4. Public Disclosure. Promptly after the execution hereof by all
parties, AMS shall issue a press release substantially in the form
attached hereto as Exhibit D and file the Amendment with the
Securities and Exchange Commission. Beginning on the date hereof and
ending on December 31, 2003 (or on such earlier date as the
obligations of BCBSUW, Cobalt and the Cobalt Group Representatives
pursuant to Section 3 hereof shall cease), AMS agrees not to, and to
cause its Affiliates, Associates, directors, officers, employees,
and representatives, agents and advisors acting on its behalf not
to, make any public statements regarding the Amendment, the
Withdrawal Letter or this Agreement, other than to respond factually
to questions from third parties relating directly to the Amendment,
the Withdrawal Letter or this Agreement, or as are required, in the
opinion of their respective counsel, by the rules and regulations of
the Securities and Exchange Commission (including the Exchange Act),
the New York Stock Exchange or the Office of the Commissioner of
Insurance of the State of Wisconsin.
5. Representations and Warranties of AMS and the Cobalt Group. Each of
AMS, Cobalt, BCBSUW and the Foundation hereby represents and
warrants to other parties as follows:
(a) Such party is a corporation duly organized, validly existing
and in good standing under the laws of the state of Wisconsin.
Such party has the full corporate power and authority to
execute, deliver and carry out the terms and provisions of thi
Agreement and to consummate the transactions contemplated by
this Agreement, and has taken all necessary action to authorize
the execution, delivery and performance of this Agreement.
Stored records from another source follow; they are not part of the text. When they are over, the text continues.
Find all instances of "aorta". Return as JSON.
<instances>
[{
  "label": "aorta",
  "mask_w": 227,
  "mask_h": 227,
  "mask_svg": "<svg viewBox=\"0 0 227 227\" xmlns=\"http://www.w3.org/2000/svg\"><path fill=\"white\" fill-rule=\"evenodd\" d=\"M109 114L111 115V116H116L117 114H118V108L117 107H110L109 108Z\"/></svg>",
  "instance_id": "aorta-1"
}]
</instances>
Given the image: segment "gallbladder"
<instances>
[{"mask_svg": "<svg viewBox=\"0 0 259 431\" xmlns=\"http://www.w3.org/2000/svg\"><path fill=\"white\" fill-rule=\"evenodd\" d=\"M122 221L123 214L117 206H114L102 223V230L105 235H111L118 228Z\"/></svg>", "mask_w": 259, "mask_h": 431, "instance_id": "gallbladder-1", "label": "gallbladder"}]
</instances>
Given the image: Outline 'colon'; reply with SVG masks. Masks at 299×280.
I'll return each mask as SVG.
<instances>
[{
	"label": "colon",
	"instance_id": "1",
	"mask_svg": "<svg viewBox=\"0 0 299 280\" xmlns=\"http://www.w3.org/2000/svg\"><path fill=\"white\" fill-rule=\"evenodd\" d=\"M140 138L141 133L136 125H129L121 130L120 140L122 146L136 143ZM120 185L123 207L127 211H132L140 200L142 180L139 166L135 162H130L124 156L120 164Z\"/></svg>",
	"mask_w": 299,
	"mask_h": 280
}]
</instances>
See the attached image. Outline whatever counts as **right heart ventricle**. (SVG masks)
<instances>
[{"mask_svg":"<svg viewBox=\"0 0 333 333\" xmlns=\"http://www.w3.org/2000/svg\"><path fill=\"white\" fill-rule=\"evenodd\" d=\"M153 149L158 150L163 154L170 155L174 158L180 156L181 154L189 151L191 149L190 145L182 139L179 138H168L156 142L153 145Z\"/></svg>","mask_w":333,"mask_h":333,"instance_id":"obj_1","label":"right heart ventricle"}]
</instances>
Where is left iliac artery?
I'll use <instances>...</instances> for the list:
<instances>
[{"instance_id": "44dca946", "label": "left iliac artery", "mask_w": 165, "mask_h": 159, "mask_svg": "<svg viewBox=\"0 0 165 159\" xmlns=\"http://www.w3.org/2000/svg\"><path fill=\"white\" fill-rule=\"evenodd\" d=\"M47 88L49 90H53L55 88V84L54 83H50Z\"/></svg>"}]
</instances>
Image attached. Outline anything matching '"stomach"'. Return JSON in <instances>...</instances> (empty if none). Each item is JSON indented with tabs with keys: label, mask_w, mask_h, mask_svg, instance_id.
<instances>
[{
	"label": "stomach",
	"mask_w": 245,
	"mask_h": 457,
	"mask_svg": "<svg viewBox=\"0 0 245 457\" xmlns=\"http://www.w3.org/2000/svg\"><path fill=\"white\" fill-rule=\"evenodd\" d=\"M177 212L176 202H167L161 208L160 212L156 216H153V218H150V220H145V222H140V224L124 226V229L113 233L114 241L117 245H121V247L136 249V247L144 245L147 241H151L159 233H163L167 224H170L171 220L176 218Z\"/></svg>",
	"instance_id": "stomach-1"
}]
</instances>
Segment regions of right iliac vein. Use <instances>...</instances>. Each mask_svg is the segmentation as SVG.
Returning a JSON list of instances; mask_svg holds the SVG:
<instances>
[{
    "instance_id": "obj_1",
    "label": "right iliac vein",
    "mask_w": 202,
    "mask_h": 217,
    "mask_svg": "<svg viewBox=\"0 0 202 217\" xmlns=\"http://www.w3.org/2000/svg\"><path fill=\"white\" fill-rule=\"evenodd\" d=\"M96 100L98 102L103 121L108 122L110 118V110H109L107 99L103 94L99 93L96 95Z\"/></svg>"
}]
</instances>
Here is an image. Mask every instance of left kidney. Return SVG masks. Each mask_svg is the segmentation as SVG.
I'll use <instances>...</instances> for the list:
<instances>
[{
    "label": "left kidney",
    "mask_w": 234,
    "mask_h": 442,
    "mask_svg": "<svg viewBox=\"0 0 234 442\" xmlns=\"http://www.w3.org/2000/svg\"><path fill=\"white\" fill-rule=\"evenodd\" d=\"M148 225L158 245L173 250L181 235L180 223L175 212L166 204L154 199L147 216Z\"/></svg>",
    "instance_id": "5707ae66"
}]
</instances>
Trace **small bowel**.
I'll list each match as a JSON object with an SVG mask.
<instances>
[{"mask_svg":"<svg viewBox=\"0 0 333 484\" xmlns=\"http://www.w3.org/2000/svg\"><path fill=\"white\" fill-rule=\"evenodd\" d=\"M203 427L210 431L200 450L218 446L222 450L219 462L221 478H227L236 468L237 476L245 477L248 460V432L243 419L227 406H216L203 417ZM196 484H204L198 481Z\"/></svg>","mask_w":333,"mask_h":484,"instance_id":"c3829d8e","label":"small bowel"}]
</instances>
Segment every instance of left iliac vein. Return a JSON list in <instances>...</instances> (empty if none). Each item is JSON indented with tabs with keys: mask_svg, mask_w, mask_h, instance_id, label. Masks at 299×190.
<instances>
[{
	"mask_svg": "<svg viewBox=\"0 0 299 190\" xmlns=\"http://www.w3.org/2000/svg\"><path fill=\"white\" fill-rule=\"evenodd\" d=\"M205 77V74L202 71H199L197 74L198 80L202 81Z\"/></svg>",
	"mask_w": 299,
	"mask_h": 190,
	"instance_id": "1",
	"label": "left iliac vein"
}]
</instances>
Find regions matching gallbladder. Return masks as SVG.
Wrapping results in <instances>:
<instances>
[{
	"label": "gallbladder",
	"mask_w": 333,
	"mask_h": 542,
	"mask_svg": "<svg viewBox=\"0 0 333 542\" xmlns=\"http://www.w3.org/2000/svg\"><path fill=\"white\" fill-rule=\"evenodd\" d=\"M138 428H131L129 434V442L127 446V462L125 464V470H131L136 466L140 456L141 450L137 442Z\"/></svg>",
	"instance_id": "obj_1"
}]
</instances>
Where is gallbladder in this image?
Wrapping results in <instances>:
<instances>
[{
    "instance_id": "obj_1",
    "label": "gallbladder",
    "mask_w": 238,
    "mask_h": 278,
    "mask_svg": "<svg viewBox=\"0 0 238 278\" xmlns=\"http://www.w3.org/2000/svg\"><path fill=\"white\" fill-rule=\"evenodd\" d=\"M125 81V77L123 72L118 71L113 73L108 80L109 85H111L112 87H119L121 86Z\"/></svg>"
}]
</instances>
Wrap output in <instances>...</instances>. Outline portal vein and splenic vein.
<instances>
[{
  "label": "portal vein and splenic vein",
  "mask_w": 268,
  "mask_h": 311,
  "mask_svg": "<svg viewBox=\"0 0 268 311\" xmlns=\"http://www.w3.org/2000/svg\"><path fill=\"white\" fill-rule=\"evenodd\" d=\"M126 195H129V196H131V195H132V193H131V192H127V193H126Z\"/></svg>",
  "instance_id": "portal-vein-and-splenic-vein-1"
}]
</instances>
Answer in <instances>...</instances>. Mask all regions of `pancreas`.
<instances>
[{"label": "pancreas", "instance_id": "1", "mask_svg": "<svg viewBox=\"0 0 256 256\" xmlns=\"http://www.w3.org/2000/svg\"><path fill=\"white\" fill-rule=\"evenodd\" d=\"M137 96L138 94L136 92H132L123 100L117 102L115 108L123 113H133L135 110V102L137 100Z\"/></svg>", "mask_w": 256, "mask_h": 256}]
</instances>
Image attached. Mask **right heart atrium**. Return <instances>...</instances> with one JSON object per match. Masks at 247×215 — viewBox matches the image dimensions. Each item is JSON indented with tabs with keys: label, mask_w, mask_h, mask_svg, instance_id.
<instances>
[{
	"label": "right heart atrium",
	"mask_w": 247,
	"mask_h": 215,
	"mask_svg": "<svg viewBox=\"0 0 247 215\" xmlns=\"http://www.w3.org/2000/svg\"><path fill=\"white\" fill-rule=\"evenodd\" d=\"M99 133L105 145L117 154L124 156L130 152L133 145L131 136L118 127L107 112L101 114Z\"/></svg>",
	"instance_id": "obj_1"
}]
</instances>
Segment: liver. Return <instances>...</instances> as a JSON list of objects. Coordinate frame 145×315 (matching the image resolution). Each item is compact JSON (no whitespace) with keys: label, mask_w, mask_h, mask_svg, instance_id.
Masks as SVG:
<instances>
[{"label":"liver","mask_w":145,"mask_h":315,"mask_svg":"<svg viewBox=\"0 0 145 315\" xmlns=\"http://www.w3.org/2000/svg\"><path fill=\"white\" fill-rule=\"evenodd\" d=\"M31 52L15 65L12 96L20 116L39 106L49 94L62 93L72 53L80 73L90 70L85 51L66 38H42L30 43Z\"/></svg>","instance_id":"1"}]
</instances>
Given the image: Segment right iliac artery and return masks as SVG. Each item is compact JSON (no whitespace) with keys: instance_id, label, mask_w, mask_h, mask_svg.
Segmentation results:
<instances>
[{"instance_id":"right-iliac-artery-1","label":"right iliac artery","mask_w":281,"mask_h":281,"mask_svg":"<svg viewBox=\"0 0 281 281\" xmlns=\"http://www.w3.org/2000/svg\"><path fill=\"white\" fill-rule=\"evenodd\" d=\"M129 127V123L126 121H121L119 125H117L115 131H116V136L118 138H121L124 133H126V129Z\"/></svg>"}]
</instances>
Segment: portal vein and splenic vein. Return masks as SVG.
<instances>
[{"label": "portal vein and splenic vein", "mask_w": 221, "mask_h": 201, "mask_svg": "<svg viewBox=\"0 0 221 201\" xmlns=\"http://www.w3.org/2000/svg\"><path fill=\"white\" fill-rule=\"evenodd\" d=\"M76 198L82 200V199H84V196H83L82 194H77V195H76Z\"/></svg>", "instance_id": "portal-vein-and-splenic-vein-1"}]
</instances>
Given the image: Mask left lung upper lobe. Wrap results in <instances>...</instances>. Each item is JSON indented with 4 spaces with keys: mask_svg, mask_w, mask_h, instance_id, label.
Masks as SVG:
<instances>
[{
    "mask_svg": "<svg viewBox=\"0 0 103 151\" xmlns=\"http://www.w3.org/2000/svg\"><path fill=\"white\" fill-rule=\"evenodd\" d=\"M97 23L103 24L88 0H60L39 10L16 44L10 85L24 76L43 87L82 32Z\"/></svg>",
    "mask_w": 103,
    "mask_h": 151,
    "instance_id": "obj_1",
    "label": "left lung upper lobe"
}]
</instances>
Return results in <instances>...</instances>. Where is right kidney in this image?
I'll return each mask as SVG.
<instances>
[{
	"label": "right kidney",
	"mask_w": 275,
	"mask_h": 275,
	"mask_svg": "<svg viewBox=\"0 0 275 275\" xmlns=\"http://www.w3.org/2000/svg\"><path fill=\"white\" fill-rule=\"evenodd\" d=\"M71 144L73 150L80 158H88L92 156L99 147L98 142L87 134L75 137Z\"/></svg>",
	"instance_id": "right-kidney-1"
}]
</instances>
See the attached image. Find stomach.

(b) This Agreement has been duly and validly authorized, executed
and delivered by such party and constitutes a valid and binding
obligation of such party.
(c) The execution, delivery and performance of this Agreement, and
the consummation of the transactions contemplated hereby, by
such party do not require any authorization, consent, waiver,
approval, exemption, permit or order of or other action by, or
notice or declaration to, or filing with, any governmental
agency or organization, under any law applicable to such party,
or any of its assets or of, by or with any other Person.
(d) Neither the execution and delivery of this Agreement nor the
consummation of the transactions contemplated hereby, in each
case with or without the giving of notice or the lapse of time
or both, (i) violate or conflict with any term or provision of
the articles of incorporation or by-laws of such party, (ii)
violate or conflict with any statute, law, rule, regulation,
order, judgment or decree affecting such party, (iii) result in
the creation of any lien, liability or obligation upon such
party, or (iv) violate or conflict with, constitute a breach or
default, or give rise to any right of termination, acceleration
of any obligation or amendment under, or require any notice, or
result in the loss of material benefit under, any term or
provision of any contract, commitment, understanding,
arrangement, agreement or restriction of any kind or character
to which such party is a party, by which such party is bound or
by which any of its assets are subject.
6. Certain Definitions. The terms "Affiliates" and "Associates" shall
have the meanings set forth in Rule 12b-2 of the Exchange Act. The
term "Person" means an individual, a corporation, a company, a
limited liability company, a partnership, a governmental agency or
body, an association, a trust or other entity, group, organization
or individual.
7. Entire Agreement. This Agreement contains the entire understanding
of the parties with respect to its subject matter. There are no
restrictions, agreements, promises, representations, warranties,
covenants or undertakings other than those expressly set forth
herein. This Agreement supersedes all prior written or oral
agreements or understandings between the parties with respect to its
subject matter. This Agreement may not be amended, modified or
supplemented except upon the execution and delivery of a written
amendment executed by AMS, BCBSUW and Cobalt.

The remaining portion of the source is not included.